▶ [Exercise goal] Please transcribe the data that follows exactly, from its first line through the line that contains "is an image".

▶ [Available data]
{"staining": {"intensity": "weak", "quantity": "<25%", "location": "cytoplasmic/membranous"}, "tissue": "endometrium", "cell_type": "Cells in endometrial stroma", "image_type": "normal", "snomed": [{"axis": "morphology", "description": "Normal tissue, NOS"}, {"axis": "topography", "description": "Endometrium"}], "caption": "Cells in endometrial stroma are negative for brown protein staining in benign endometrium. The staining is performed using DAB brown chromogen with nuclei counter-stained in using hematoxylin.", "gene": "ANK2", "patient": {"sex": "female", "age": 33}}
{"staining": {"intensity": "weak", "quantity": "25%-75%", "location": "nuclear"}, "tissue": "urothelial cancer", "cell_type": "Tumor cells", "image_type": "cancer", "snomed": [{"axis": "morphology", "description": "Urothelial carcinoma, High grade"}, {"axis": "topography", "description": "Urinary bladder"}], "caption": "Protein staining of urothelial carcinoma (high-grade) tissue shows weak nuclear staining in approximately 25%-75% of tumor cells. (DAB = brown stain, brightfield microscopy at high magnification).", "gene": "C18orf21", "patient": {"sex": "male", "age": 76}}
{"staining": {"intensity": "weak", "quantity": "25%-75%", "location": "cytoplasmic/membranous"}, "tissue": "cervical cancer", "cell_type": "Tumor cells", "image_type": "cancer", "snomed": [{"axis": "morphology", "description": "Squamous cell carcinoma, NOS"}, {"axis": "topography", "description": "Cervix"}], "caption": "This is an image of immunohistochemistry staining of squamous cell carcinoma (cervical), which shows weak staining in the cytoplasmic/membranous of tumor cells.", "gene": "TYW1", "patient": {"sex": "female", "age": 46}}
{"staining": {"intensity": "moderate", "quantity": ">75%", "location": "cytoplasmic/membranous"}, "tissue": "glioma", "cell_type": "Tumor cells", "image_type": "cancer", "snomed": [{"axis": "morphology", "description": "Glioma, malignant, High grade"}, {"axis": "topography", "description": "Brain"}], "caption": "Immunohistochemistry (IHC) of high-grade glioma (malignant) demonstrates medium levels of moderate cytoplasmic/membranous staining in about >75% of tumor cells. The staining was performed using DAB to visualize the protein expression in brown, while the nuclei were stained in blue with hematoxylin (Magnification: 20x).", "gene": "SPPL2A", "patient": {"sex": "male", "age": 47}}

▶ [Result below]
{"staining": {"intensity": "weak", "quantity": "<25%", "location": "cytoplasmic/membranous"}, "tissue": "endometrium", "cell_type": "Cells in endometrial stroma", "image_type": "normal", "snomed": [{"axis": "morphology", "description": "Normal tissue, NOS"}, {"axis": "topography", "description": "Endometrium"}], "caption": "Cells in endometrial stroma are negative for brown protein staining in benign endometrium. The staining is performed using DAB brown chromogen with nuclei counter-stained in using hematoxylin.", "gene": "ANK2", "patient": {"sex": "female", "age": 33}}
{"staining": {"intensity": "weak", "quantity": "25%-75%", "location": "nuclear"}, "tissue": "urothelial cancer", "cell_type": "Tumor cells", "image_type": "cancer", "snomed": [{"axis": "morphology", "description": "Urothelial carcinoma, High grade"}, {"axis": "topography", "description": "Urinary bladder"}], "caption": "Protein staining of urothelial carcinoma (high-grade) tissue shows weak nuclear staining in approximately 25%-75% of tumor cells. (DAB = brown stain, brightfield microscopy at high magnification).", "gene": "C18orf21", "patient": {"sex": "male", "age": 76}}
{"staining": {"intensity": "weak", "quantity": "25%-75%", "location": "cytoplasmic/membranous"}, "tissue": "cervical cancer", "cell_type": "Tumor cells", "image_type": "cancer", "snomed": [{"axis": "morphology", "description": "Squamous cell carcinoma, NOS"}, {"axis": "topography", "description": "Cervix"}], "caption": "This is an image of immunohistochemistry staining of squamous cell carcinoma (cervical), which shows weak staining in the cytoplasmic/membranous of tumor cells.", "gene": "TYW1", "patient": {"sex": "female", "age": 46}}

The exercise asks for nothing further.